Through the end of the data below, output every line exactly, beginning with the line that contains "entre son enseignement et celui".

**********

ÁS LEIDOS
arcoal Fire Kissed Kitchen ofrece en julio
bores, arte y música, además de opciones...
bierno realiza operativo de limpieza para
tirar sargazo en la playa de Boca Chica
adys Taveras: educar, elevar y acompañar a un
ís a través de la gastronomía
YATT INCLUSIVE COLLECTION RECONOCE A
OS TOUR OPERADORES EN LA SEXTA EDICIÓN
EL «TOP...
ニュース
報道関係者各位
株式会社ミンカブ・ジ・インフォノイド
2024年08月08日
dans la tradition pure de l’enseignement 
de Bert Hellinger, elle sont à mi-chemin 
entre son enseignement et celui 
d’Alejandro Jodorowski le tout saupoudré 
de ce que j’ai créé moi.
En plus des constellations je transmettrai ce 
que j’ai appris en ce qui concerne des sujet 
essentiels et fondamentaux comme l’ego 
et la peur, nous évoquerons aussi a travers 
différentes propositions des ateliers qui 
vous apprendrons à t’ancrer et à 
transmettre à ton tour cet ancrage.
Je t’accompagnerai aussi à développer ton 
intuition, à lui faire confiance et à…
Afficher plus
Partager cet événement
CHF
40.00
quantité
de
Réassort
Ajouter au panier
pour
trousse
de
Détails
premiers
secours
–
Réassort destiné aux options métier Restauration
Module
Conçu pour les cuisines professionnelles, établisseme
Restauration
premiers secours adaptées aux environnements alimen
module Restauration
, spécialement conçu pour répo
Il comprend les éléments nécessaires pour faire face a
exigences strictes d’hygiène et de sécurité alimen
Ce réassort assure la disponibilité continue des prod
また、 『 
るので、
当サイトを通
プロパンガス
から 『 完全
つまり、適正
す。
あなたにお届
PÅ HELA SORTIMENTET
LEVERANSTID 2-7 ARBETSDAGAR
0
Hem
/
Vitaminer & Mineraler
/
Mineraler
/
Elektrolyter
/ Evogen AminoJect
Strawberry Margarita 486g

**********

→ Written answer:
entre son enseignement et celui 
d’Alejandro Jodorowski le tout saupoudré 
de ce que j’ai créé moi.
En plus des constellations je transmettrai ce 
que j’ai appris en ce qui concerne des sujet 
essentiels et fondamentaux comme l’ego 
et la peur, nous évoquerons aussi a travers 
différentes propositions des ateliers qui 
vous apprendrons à t’ancrer et à 
transmettre à ton tour cet ancrage.
Je t’accompagnerai aussi à développer ton 
intuition, à lui faire confiance et à…
Afficher plus
Partager cet événement
CHF
40.00
quantité
de
Réassort
Ajouter au panier
pour
trousse
de
Détails
premiers
secours
–
Réassort destiné aux options métier Restauration
Module
Conçu pour les cuisines professionnelles, établisseme
Restauration
premiers secours adaptées aux environnements alimen
module Restauration
, spécialement conçu pour répo
Il comprend les éléments nécessaires pour faire face a
exigences strictes d’hygiène et de sécurité alimen
Ce réassort assure la disponibilité continue des prod
また、 『 
るので、
当サイトを通
プロパンガス
から 『 完全
つまり、適正
す。
あなたにお届
PÅ HELA SORTIMENTET
LEVERANSTID 2-7 ARBETSDAGAR
0
Hem
/
Vitaminer & Mineraler
/
Mineraler
/
Elektrolyter
/ Evogen AminoJect
Strawberry Margarita 486g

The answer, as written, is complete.